**WORK INSTRUCTION**
Copy out the items line for line, starting with the very first line and ending with the line that contains "General para investigar a sus líderes".

**Items listed in a dataset**
● ● ●

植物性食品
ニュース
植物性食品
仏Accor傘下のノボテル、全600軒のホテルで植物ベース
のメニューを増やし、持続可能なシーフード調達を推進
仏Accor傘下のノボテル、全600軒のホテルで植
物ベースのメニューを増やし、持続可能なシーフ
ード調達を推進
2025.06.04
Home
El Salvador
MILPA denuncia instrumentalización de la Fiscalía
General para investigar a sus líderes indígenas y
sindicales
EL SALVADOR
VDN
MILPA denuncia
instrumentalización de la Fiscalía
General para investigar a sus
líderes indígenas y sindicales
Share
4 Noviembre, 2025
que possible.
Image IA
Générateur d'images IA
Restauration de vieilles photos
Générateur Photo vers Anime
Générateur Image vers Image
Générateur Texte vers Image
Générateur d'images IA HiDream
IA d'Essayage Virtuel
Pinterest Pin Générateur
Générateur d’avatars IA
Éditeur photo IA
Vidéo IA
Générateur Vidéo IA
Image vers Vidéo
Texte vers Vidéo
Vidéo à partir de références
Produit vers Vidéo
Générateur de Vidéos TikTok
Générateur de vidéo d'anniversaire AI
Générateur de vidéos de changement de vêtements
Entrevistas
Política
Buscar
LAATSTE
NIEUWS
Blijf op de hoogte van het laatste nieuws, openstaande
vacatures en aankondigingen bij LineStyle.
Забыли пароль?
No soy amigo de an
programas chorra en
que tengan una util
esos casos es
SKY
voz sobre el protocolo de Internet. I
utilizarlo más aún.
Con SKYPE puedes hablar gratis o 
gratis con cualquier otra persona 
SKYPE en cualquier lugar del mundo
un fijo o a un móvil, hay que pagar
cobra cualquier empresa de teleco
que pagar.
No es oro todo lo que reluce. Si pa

● ● ●

**ANSWER BOX**
植物性食品
ニュース
植物性食品
仏Accor傘下のノボテル、全600軒のホテルで植物ベース
のメニューを増やし、持続可能なシーフード調達を推進
仏Accor傘下のノボテル、全600軒のホテルで植
物ベースのメニューを増やし、持続可能なシーフ
ード調達を推進
2025.06.04
Home
El Salvador
MILPA denuncia instrumentalización de la Fiscalía
General para investigar a sus líderes indígenas y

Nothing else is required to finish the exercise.